Exactly and everyone who has commented says it will make sod all difference to their spending habits, whereas if the money had been given to the poor they would have spent it. Not enough poor? Well as long as your not one of them I suppose that's the case.
It doesn't need to make a difference to an individual's spending habits, the money is still there, even if no-one changes their spending habits the businesses will have a bit more cash, so their income won't get hit so hard, so they won't be as likely to lay people off and all that. It sloshes around even if you're not spending 2.5% more.
And just beacause the poor don't figure in this scenario doesn't mean I'm trying to make some comment about them, they just don't figure in this scenario 'cos there's not enough of them. They may not have spent it either.
My thesis is every major, successful car company is headed by someone who has a technical background, usually in engineering. I then listed the backgrounds of 7 major car company bosses. I also listed three current also-rans. It certainly looks like to be successful in manufacturing cars it helps to understand how you make them.
Like British Steel, whose directors didn't see a blast furnace until they died, much of British manufacturing was led by people who believed it didn't matter what they made or how they did it, so long as the numbers looked good, assuming they cared.
Disprove it with some countervailing facts for a change, instead of opinions ?
It's not about who gets the money, it's all about who doesn't get the money. The one person who doesn't get the 2.5% is chancellor/taxman therefore the money keeps circulating and generating income for businesses. How it circulates and who spends it is irrelevant in the grand scheme of things.
On or around Fri, 28 Nov 2008 21:37:04 +0000, Ian Rawlings enlightened us thusly:
and all the poor sods who can't afford to heat their home can die of hyptohermia.
but yeah, you're right, it's not about helping individuals. What annoyed me was the implication at the outset that it might be.
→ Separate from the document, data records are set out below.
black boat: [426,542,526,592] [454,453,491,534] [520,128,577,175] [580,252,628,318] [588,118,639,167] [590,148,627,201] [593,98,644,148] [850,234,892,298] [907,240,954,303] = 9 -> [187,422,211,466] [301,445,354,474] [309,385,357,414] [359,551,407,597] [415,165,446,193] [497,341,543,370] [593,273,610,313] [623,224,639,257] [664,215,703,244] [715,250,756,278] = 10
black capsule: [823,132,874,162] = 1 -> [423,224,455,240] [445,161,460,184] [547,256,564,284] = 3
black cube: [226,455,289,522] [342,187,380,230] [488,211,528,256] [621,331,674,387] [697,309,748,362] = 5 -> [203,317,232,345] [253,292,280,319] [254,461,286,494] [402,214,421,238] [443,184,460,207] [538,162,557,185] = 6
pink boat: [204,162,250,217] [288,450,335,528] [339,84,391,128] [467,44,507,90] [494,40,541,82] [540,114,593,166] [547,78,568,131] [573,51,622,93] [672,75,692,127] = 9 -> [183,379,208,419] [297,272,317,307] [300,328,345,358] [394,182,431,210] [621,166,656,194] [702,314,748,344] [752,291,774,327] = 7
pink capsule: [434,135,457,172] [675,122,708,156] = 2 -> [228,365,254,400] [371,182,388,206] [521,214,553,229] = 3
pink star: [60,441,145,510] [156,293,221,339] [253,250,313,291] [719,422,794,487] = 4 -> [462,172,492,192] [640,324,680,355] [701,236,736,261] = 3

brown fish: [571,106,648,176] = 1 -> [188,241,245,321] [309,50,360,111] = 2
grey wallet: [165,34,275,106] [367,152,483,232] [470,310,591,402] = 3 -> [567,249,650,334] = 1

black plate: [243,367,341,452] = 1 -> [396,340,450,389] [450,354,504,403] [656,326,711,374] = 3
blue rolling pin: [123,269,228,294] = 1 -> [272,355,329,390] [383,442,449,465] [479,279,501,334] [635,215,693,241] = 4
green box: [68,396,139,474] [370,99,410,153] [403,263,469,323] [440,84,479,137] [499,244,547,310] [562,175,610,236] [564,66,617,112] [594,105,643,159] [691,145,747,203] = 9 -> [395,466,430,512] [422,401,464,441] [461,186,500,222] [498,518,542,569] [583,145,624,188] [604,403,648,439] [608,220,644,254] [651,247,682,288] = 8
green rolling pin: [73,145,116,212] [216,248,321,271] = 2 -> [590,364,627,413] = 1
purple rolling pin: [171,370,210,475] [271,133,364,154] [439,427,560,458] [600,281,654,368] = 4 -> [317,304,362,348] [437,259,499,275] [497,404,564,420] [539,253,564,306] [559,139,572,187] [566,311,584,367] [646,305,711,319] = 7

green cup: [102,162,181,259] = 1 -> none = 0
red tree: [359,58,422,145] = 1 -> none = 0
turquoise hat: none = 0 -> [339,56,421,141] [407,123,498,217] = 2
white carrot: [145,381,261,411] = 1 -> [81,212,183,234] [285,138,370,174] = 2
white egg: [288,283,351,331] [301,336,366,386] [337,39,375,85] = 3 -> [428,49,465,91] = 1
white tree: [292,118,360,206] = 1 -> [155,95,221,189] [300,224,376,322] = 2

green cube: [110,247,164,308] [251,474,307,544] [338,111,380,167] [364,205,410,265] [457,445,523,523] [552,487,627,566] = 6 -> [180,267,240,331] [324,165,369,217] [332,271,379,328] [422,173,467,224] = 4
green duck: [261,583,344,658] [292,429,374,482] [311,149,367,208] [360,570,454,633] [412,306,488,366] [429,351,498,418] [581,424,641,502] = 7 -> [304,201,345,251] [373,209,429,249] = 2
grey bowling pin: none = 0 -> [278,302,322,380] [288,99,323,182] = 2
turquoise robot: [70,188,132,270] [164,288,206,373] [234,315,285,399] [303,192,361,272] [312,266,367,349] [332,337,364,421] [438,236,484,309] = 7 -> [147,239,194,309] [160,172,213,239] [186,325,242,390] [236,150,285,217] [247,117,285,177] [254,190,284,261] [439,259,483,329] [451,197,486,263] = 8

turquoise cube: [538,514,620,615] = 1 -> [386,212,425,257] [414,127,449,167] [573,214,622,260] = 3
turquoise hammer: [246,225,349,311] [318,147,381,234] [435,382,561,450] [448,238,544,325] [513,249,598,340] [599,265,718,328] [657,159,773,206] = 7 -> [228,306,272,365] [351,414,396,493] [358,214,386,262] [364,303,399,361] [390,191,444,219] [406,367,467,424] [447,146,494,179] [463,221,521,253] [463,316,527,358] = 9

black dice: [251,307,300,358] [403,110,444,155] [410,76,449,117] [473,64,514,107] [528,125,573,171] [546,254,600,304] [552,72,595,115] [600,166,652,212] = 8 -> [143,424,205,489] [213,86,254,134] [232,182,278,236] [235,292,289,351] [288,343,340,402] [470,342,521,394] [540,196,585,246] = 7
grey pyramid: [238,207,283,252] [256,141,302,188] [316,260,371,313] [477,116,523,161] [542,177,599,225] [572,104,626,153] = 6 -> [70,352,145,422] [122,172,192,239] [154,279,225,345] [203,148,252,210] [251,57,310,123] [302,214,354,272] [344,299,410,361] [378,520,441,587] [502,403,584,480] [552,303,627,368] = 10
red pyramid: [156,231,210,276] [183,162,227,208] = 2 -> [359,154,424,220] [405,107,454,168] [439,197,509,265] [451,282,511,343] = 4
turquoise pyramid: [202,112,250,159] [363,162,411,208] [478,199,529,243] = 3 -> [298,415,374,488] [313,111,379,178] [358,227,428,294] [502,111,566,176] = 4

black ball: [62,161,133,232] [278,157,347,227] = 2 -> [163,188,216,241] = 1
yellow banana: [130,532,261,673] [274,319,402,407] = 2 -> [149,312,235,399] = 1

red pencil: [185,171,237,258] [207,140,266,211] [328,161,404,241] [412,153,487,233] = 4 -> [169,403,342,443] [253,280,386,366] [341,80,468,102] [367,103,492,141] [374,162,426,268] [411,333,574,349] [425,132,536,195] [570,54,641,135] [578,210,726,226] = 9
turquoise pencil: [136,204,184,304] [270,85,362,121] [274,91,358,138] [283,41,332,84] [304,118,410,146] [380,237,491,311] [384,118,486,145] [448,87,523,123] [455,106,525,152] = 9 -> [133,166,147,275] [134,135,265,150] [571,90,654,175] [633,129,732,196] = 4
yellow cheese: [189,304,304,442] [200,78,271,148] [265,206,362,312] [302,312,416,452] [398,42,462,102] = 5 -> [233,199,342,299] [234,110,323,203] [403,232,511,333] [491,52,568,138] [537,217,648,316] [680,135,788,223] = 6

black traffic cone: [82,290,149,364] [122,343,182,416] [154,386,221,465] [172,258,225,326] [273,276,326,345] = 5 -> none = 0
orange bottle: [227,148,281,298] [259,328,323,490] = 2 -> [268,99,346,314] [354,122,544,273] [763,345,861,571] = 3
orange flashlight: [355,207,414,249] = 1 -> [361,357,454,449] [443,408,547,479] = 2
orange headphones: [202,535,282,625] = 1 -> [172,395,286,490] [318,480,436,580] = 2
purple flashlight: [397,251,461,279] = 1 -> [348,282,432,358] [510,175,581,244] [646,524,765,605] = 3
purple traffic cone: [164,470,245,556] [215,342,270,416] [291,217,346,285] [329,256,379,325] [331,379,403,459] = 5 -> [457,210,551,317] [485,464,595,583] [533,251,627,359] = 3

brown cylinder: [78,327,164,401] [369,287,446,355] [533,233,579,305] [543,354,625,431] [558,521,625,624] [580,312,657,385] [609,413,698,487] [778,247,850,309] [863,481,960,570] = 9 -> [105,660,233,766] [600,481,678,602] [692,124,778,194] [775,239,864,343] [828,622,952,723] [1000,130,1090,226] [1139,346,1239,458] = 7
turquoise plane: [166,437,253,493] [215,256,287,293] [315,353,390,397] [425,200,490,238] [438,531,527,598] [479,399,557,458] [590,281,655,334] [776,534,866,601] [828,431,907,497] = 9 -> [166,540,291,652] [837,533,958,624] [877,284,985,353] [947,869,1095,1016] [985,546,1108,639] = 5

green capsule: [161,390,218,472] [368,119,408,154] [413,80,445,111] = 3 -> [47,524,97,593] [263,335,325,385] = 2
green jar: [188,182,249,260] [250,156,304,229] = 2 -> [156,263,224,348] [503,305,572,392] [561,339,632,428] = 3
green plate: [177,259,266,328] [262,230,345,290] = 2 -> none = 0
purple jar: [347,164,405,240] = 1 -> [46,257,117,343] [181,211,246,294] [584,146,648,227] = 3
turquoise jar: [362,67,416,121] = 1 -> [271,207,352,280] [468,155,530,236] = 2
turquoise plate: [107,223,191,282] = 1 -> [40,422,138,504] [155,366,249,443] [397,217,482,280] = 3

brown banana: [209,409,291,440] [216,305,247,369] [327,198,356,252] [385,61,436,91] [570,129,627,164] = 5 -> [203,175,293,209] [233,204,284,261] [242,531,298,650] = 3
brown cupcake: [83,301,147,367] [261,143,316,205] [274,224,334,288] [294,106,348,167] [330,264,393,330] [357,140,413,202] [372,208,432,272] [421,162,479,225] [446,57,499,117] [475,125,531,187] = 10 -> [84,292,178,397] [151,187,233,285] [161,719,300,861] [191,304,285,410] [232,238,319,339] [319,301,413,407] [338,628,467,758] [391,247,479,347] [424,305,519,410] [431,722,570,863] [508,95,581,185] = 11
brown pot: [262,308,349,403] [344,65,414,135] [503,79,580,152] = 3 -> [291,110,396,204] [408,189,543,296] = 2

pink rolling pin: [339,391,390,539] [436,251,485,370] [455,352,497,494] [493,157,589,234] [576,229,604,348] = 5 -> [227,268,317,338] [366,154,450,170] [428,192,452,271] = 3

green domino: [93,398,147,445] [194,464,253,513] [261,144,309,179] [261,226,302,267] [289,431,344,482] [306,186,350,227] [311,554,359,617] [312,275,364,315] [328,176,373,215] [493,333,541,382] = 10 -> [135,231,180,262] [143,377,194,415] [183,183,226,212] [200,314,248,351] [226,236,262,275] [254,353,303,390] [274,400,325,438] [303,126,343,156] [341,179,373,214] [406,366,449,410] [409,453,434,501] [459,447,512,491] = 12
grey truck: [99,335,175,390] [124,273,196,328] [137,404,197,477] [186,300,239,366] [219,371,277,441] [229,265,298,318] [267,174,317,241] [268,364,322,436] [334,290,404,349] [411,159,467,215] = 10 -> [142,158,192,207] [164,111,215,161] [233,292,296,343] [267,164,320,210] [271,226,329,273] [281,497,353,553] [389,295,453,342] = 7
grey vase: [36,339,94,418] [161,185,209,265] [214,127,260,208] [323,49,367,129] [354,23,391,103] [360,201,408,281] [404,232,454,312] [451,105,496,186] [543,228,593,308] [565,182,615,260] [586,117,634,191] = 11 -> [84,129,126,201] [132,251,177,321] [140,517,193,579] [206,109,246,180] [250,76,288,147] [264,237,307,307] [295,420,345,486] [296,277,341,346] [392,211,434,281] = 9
In the long term it may well prove better for the country to help the economy and let the individuals sort their own troubles, but in the short term if you're on a fixed, low income and facing a fuel bill 2 or 3 times what you had last year, then a one-off payment of (IIRC) 60 quid looks a bit like an insult. Our bill for heating oil (which admittedly will be close on a year's supply) is likely to be 300 or more quid higher than last year: we're lucky, we have equity and can borrow money on it, if needed.
Well that may be your definition, but you should look at the overall administrative burden on everyone involved. It all creates a cost over and above the actual tax.
No, pointed out that your standard of proof is extremely low. There's no causal link between someone having mention of an engineering discipline on their CV and their success in that company, and no causal link with the opposite being true. Who started the companies, who got them to where they are, what has the person you're focussing on actually done for the company, what does their supposed engineering bent actually amount to, and has it been of any benefit in their running of the company, and did it offer insights that were only gained via that. And that's just scraping the surface.
My mention of the water diviner standard of proof comes from a visit to the barbers, where the barber said a farmer friend of his wanted to find some water in a field, so hired a water diviner. The water diviner found some water and so the water diviner succeeded and water divining works. They then all had a go and found that they were all able to find water using a whole mixture of different divining objects, proving that water divining really works and is dead easy! Marvellous! Never occurred to any of them that the likelihood is that digging anywhere in the field at random would have found water.
Your thesis!
It's your thesis, if you knew what a thesis was, you'd realise that it's your claim and yours to prove. I've asked for the proof, and you're not providing it.